[Your instructions]:
Lines holding the string "Birimi" in the listing below are to be copied.

▼

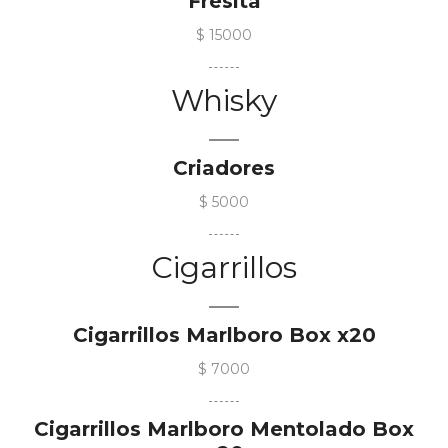
Fresita
$ 15000
Whisky
Criadores
$ 5000
Cigarrillos
Cigarrillos Marlboro Box x20
$ 7000
Cigarrillos Marlboro Mentolado Box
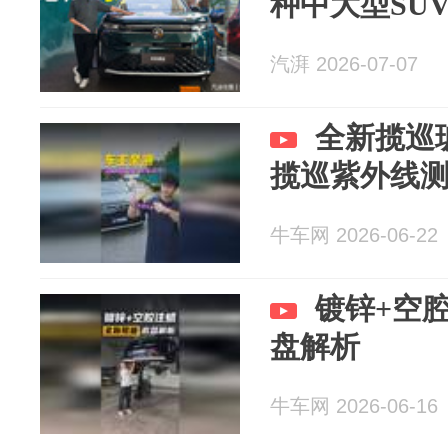
种中大型SU
汽湃 2026-07-07
全新揽巡
揽巡紫外线
牛车网 2026-06-22
镀锌+空
盘解析
牛车网 2026-06-16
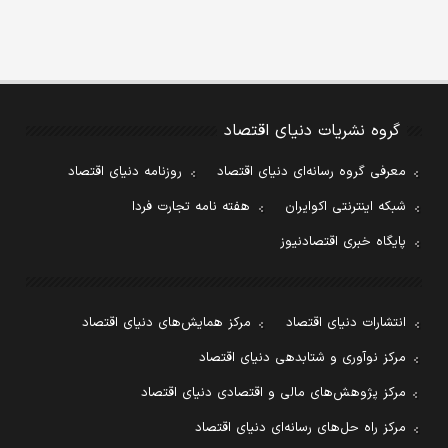
گروه نشریات دنیای اقتصاد
معرفی گروه رسانه‌ای دنیای اقتصاد
روزنامه دنیای اقتصاد
شبکه اینترنتی اکوایران
هفته نامه تجارت فردا
پایگاه خبری اقتصادنیوز
انتشارات دنیای اقتصاد
مرکز همایش‌های دنیای اقتصاد
مرکز نوآوری و شتابدهی دنیای اقتصاد
مرکز پژوهش‌های مالی و اقتصادی دنیای اقتصاد
مرکز راه حل‌های رسانه‌ای دنیای اقتصاد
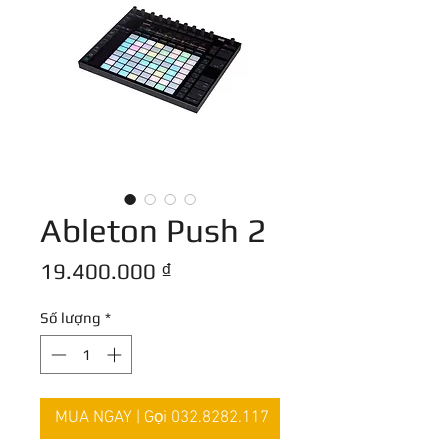
Ableton Push 2
Giá
19.400.000 ₫
Số lượng
*
MUA NGAY | Gọi 032.8282.117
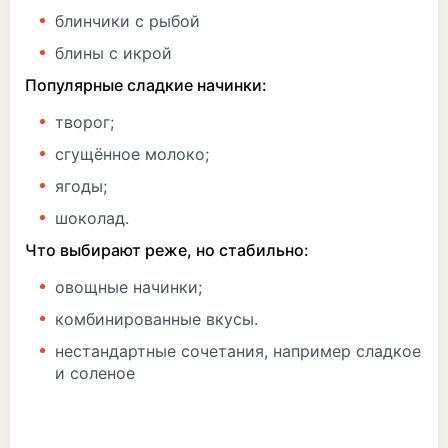
блинчики с рыбой
блины с икрой
Популярные сладкие начинки:
творог;
сгущённое молоко;
ягоды;
шоколад.
Что выбирают реже, но стабильно:
овощные начинки;
комбинированные вкусы.
нестандартные сочетания, например сладкое
и соленое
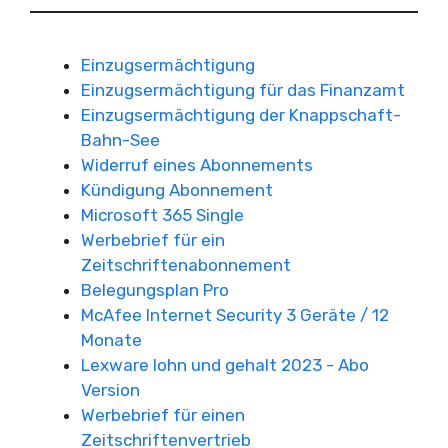
Einzugsermächtigung
Einzugsermächtigung für das Finanzamt
Einzugsermächtigung der Knappschaft-
Bahn-See
Widerruf eines Abonnements
Kündigung Abonnement
Microsoft 365 Single
Werbebrief für ein
Zeitschriftenabonnement
Belegungsplan Pro
McAfee Internet Security 3 Geräte / 12
Monate
Lexware lohn und gehalt 2023 - Abo
Version
Werbebrief für einen
Zeitschriftenvertrieb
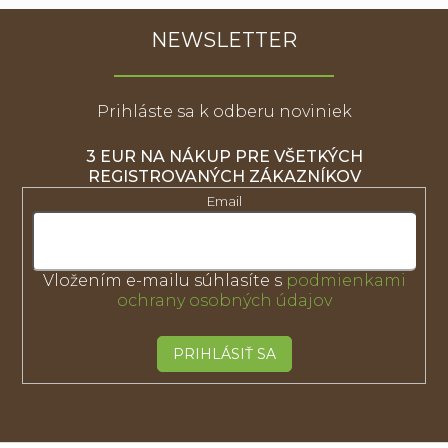
NEWSLETTER
Prihláste sa k odberu noviniek
3 EUR NA NÁKUP PRE VŠETKÝCH
REGISTROVANÝCH ZÁKAZNÍKOV
Email
Vložením e-mailu súhlasíte s
podmienkami
ochrany osobných údajov
PRIHLÁSIŤ SA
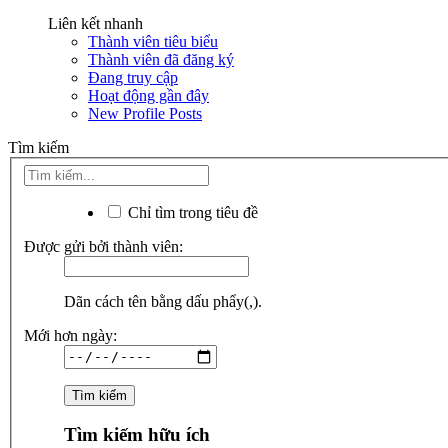
Liên kết nhanh
Thành viên tiêu biểu
Thành viên đã đăng ký
Đang truy cập
Hoạt động gần đây
New Profile Posts
Tìm kiếm
Chỉ tìm trong tiêu đề
Được gửi bởi thành viên:
Dãn cách tên bằng dấu phẩy(,).
Mới hơn ngày:
Tìm kiếm hữu ích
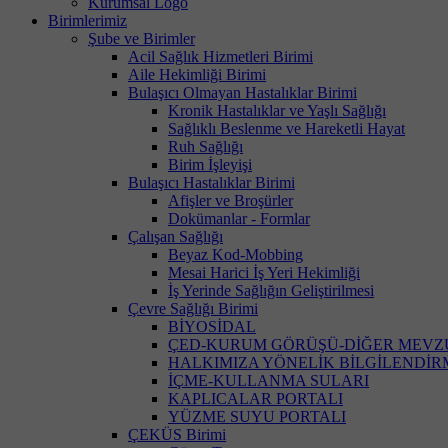
Kurumsal Logo
Birimlerimiz
Şube ve Birimler
Acil Sağlık Hizmetleri Birimi
Aile Hekimliği Birimi
Bulaşıcı Olmayan Hastalıklar Birimi
Kronik Hastalıklar ve Yaşlı Sağlığı
Sağlıklı Beslenme ve Hareketli Hayat
Ruh Sağlığı
Birim İşleyişi
Bulaşıcı Hastalıklar Birimi
Afişler ve Broşürler
Dokümanlar - Formlar
Çalışan Sağlığı
Beyaz Kod-Mobbing
Mesai Harici İş Yeri Hekimliği
İş Yerinde Sağlığın Geliştirilmesi
Çevre Sağlığı Birimi
BİYOSİDAL
ÇED-KURUM GÖRÜŞÜ-DİĞER MEVZ
HALKIMIZA YÖNELİK BİLGİLENDİ
İÇME-KULLANMA SULARI
KAPLICALAR PORTALI
YÜZME SUYU PORTALI
ÇEKÜS Birimi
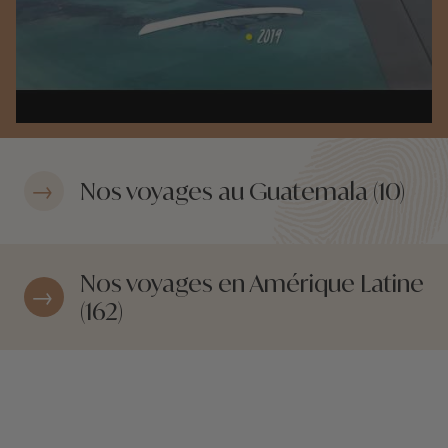
Nos voyages au Guatemala (10)
Nos voyages en Amérique Latine
(162)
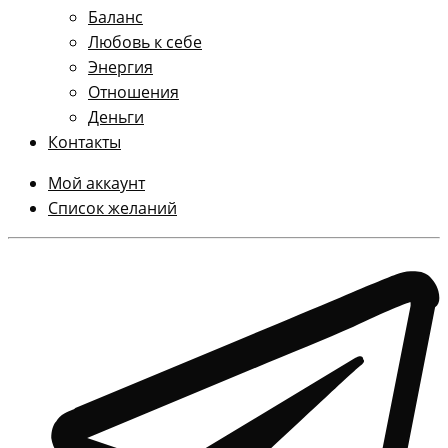
Баланс
Любовь к себе
Энергия
Отношения
Деньги
Контакты
Мой аккаунт
Список желаний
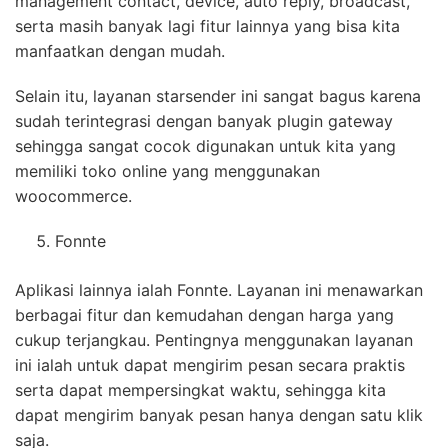
management contact, device, auto reply, broadcast,
serta masih banyak lagi fitur lainnya yang bisa kita
manfaatkan dengan mudah.
Selain itu, layanan starsender ini sangat bagus karena
sudah terintegrasi dengan banyak plugin gateway
sehingga sangat cocok digunakan untuk kita yang
memiliki toko online yang menggunakan
woocommerce.
Fonnte
Aplikasi lainnya ialah Fonnte. Layanan ini menawarkan
berbagai fitur dan kemudahan dengan harga yang
cukup terjangkau. Pentingnya menggunakan layanan
ini ialah untuk dapat mengirim pesan secara praktis
serta dapat mempersingkat waktu, sehingga kita
dapat mengirim banyak pesan hanya dengan satu klik
saja.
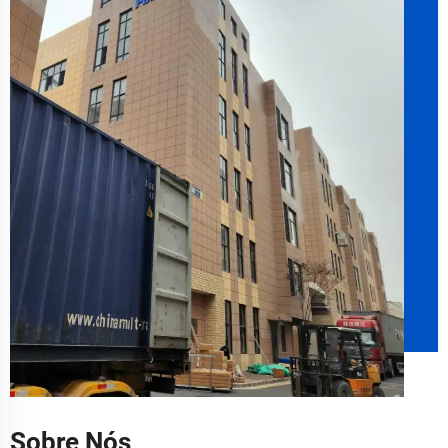
Sobre Nós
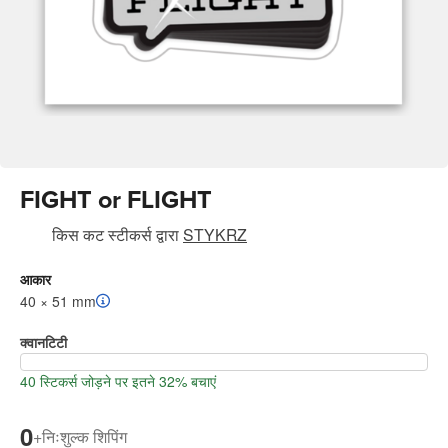
FIGHT or FLIGHT
किस कट स्टीकर्स
द्वारा
STYKRZ
आकार
40 × 51 mm
क्वानटिटी
40 स्टिकर्स जोड़ने पर इतने 32% बचाएं
0
+
निःशुल्क शिपिंग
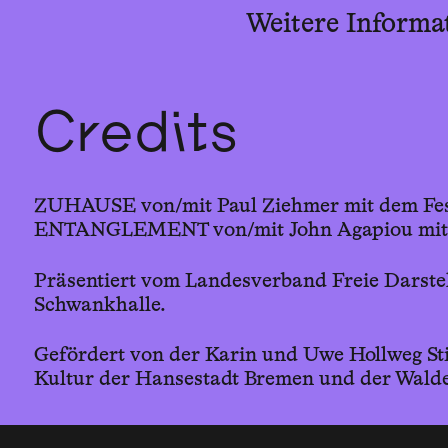
Weitere Informa
Credits
ZUHAUSE von/mit Paul Ziehmer mit dem Fes
ENTANGLEMENT von/mit John Agapiou mit d
Präsentiert vom Landesverband Freie Darste
Schwankhalle.
Gefördert von der Karin und Uwe Hollweg Sti
Kultur der Hansestadt Bremen und der Walde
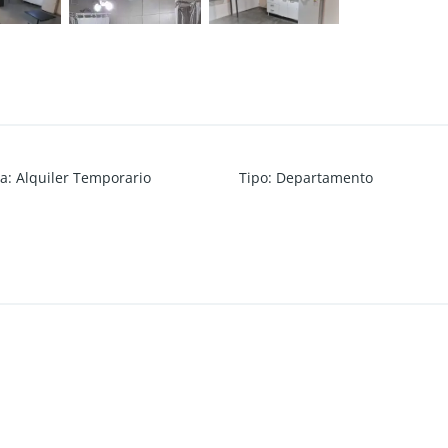
ía
:
Alquiler Temporario
Tipo
:
Departamento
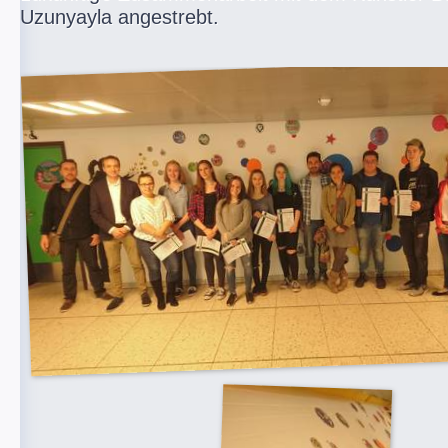
Uzunyayla angestrebt.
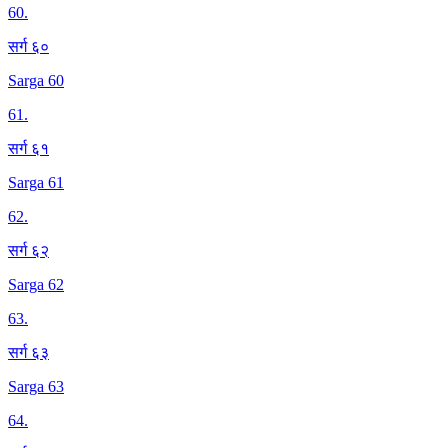
60
.
सर्ग ६०
Sarga 60
61
.
सर्ग ६१
Sarga 61
62
.
सर्ग ६२
Sarga 62
63
.
सर्ग ६३
Sarga 63
64
.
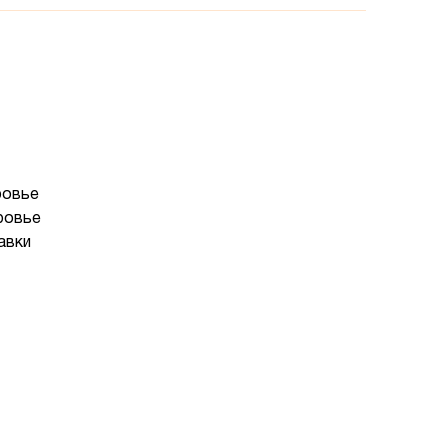
ровье
ровье
авки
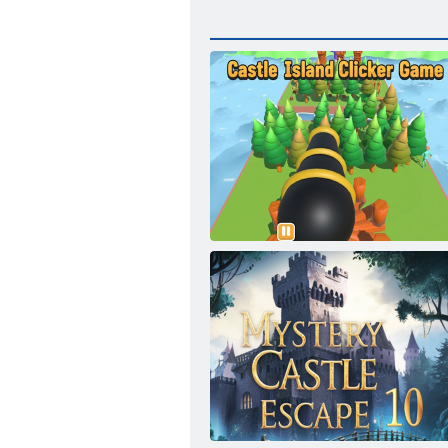
„Castle Island Clicker“ žaidimas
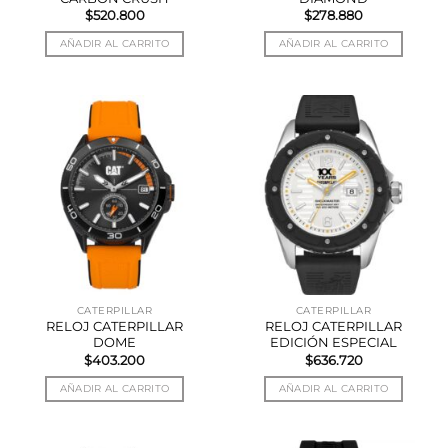
$
520.800
$
278.880
AÑADIR AL CARRITO
AÑADIR AL CARRITO
CATERPILLAR
CATERPILLAR
RELOJ CATERPILLAR
RELOJ CATERPILLAR
DOME
EDICIÓN ESPECIAL
$
403.200
$
636.720
AÑADIR AL CARRITO
AÑADIR AL CARRITO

▲

[Solution to this task]:
Acil Sağlık Hizmetleri Birimi
Aile Hekimliği Birimi
Bulaşıcı Olmayan Hastalıklar Birimi
Bulaşıcı Hastalıklar Birimi
Çevre Sağlığı Birimi
ÇEKÜS Birimi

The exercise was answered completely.